In Wandsbek wurde bei einer Razzia gegen mutmaßlichen Mietwucher ein Gebäude durchsucht

„Diejenigen, die solche Menschen ausbeuten, wissen nun, dass so etwas jetzt tatsächlich verfolgt wird“

Siegmund Chychla, Mieterverein Hamburg

Bei einer Razzia in Wandsbek sind rund 150 Behördenmitarbeiter und Polizisten gegen einen mutmaßlichen Mietwucher vorgegangen. In dem als Hotel angemeldeten Gebäude seien offensichtlich viel mehr Menschen unerlaubt dauerhaft in kleinen Appartements untergebracht als gemeldet, sagte der Sprecher der Sozialbehörde, Marcel Schweitzer, am Donnerstag. Offiziell seien 93 Bewohner dort gemeldet, vor allem Bulgaren. Auch ein Bordell werde in dem Haus betrieben.

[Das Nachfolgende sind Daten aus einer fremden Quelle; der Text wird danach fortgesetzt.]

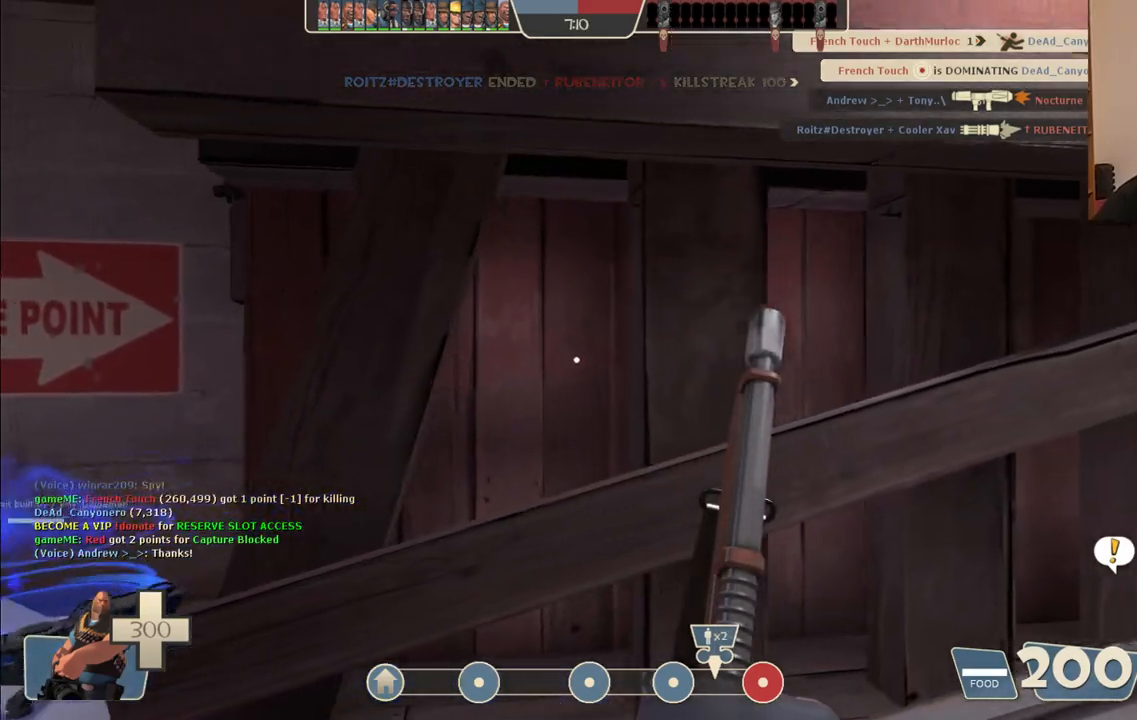
{"buttons": ["TRIANGLE"], "left_stick": "center", "right_stick": "center", "events": []}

Menschen aus Osteuropa hätten auf dem Hamburger Wohnungsmarkt wenig Chancen, sagte Schweitzer. „Das nutzen einzelne Leute aus.“ Gegen diese Leute richte sich der Schwerpunkteinsatz. „Wir wollen an die Hinterleute. Wir wollen nicht, dass Menschen ausgebeutet werden.“

An dem Einsatz waren Bauprüfer, Mitarbeiter von Sozialbehörde, Jobcenter, Zoll, Steuerfahndung und Jugendamt beteiligt. „Wir haben die Bewohnerinnen und Bewohner freundlich gefragt, ob wir eintreten dürfen“, sagte Schweitzer. Viele hätten sich gefreut, „dass überhaupt mal jemand vorbeikommt und nachfragt“. In dem Haus seien auch Familien mit Kindern untergebracht.

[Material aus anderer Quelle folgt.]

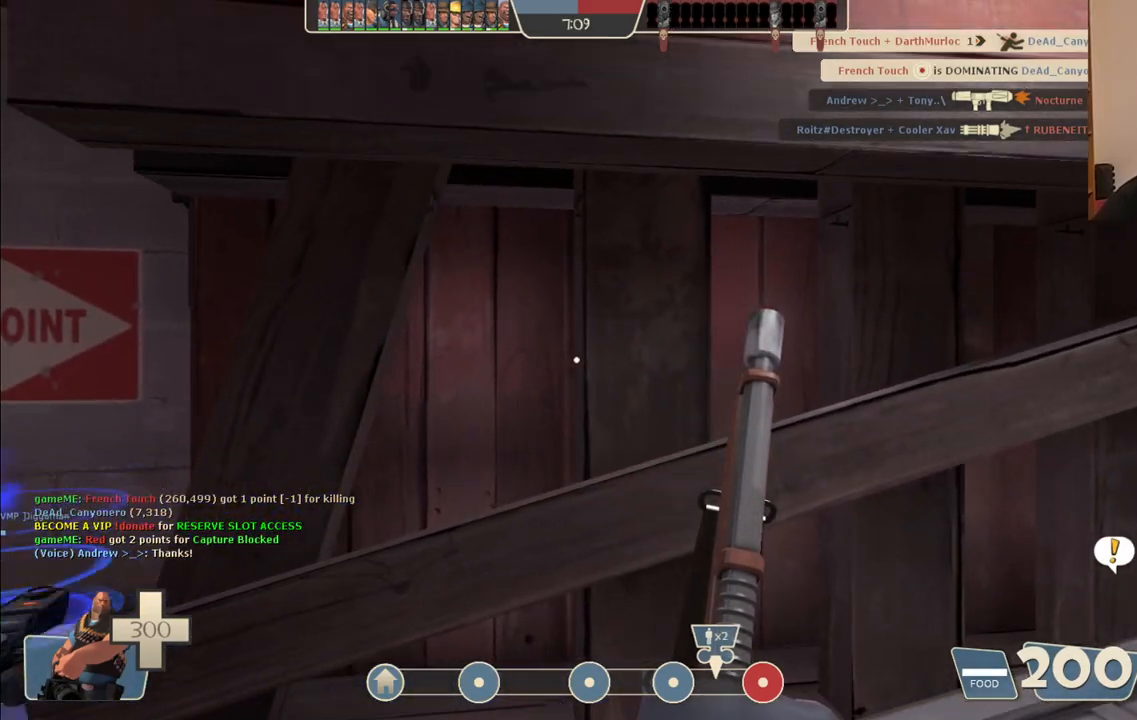
{"buttons": [], "left_stick": "up", "right_stick": "center", "events": [[50, "TRIANGLE", "up"], [150, "left_stick", "up-right"], [217, "right_stick", "right"], [400, "left_stick", "up"], [433, "right_stick", "center"]]}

In den Wohnungen seien Baumängel und Schimmel festgestellt worden. Außerdem gebe es Verstöße gegen den Brandschutz. „Wir überlegen, ob einzelne Zimmer und Appartements auch dichtgemacht werden müssen“, sagt Schweitzer. Für die betroffenen Bewohner würden Ersatzunterkünfte bereitgestellt.

Das Jobcenter prüfe, ob die Miete, „die wir als Sozialleistung für Menschen übernehmen, nicht zu hoch ist“. Für knapp die Hälfte der gemeldeten Personen habe der Staat die Miete gezahlt. Nun werde überprüft, ob diese Mietverträge, die ohne Quadratmeterangaben und für möblierte Appartements geschlossen wurden, den Vorgaben entsprechen. Der NDR berichtet, dass Mieter angegeben hätten, knapp 700 Euro für rund 40 Quadratmeter zu zahlen, zum Teil in bar an den Hausmeister. Die Behörden wollen nun überprüfen, ob der Vermieter Einnahmen unterschlagen habe.

Der Mieterverein zu Hamburg begrüßte die Aktion. „Das hat eine ex­trem stark präventive Wirkung“, sagte der Vorstandsvorsitzende Siegmund Chychla. „Diejenigen, die solche Menschen ausbeuten, wissen nun, dass so etwas jetzt tatsächlich verfolgt wird.“

Es war bereits der vierte sogenannte Aktionstag, bei dem Hamburger Behörden Hinweisen auf Ausbeutung von Menschen nachgehen. (dpa)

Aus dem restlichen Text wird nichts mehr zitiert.